*Required work*
Reproduce the records verbatim, starting with the line containing "sa page Facebook" and continuing through the line containing "Swedish politicians", both included. Omit the pictures from your answer.

*Dataset extract*
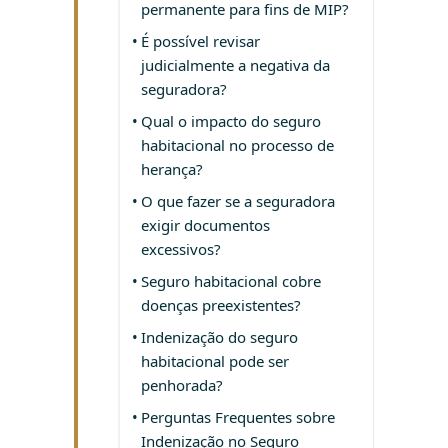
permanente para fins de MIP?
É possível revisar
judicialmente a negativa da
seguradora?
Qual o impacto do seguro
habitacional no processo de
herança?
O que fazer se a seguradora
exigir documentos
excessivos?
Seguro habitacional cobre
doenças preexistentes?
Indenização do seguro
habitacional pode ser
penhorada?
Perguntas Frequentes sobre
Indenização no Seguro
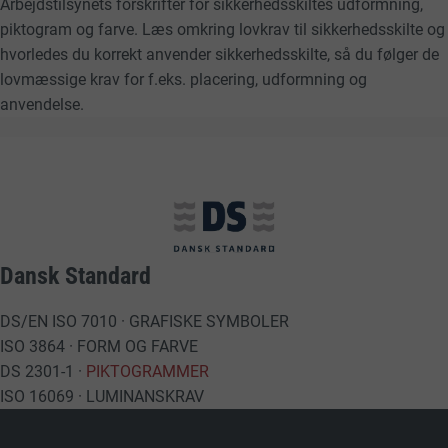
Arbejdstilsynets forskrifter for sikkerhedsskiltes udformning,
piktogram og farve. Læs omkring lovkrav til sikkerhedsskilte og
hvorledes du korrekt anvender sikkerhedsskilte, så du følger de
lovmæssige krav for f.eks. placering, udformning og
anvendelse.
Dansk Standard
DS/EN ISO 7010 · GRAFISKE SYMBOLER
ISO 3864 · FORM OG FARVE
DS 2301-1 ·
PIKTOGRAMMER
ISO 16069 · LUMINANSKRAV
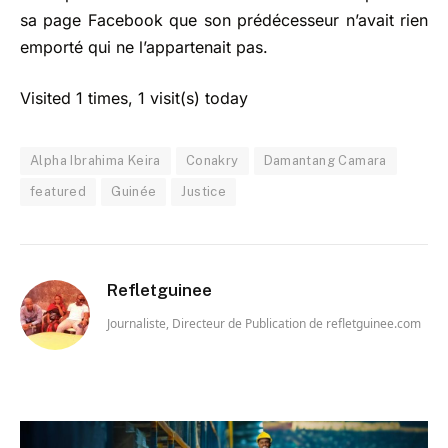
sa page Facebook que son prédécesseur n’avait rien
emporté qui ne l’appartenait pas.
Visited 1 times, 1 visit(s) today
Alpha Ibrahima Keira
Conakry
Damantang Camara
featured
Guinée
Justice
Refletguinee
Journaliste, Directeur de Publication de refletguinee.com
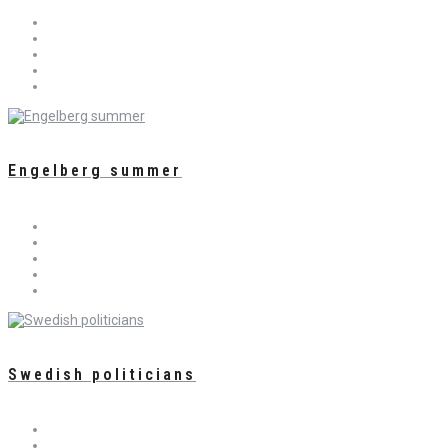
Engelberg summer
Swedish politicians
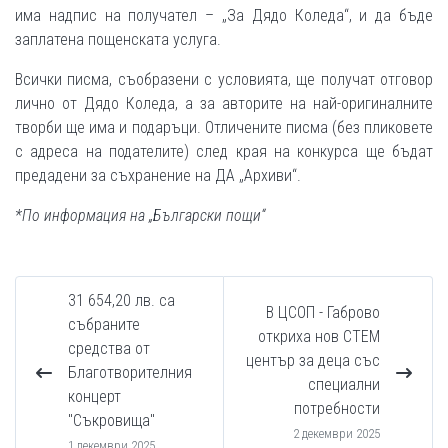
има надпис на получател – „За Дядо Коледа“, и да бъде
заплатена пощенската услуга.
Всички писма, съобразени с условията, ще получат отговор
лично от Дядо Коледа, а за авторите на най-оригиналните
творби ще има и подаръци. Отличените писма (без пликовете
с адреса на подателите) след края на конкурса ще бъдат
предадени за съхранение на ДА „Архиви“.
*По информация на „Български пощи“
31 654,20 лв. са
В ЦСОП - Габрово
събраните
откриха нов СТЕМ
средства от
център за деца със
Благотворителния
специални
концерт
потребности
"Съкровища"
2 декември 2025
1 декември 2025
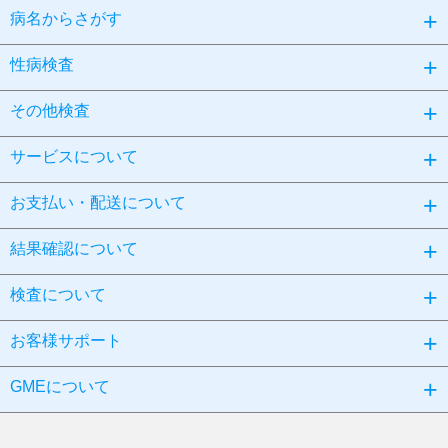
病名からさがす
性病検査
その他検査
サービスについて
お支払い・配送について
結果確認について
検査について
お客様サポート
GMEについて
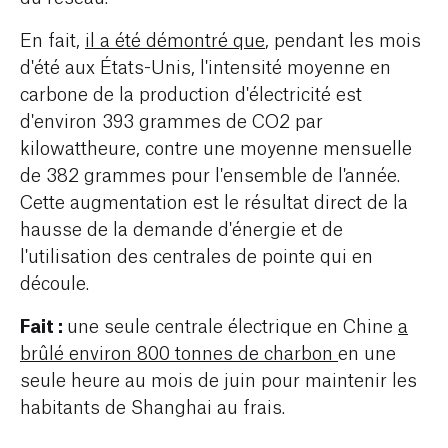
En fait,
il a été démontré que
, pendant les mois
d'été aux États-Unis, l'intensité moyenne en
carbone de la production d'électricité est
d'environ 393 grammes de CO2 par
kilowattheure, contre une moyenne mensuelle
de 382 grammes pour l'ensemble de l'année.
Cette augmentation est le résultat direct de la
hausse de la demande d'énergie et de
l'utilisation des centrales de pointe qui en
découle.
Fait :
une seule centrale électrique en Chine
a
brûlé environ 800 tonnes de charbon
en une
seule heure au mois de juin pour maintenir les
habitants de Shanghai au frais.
--
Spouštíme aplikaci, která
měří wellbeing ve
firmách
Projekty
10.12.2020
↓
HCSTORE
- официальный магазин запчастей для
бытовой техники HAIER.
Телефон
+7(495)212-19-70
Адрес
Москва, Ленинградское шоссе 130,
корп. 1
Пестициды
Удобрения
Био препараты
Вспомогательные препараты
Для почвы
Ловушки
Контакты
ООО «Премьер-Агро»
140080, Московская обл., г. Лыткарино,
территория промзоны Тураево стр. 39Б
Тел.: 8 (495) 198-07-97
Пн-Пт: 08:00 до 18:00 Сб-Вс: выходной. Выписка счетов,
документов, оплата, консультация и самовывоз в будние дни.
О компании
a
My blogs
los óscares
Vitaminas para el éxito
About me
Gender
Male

*Output of the exercise*
sa page Facebook que son prédécesseur n’avait rien
emporté qui ne l’appartenait pas.
Visited 1 times, 1 visit(s) today
Alpha Ibrahima Keira
Conakry
Damantang Camara
featured
Guinée
Justice
Refletguinee
Journaliste, Directeur de Publication de refletguinee.com
Engelberg summer
Swedish politicians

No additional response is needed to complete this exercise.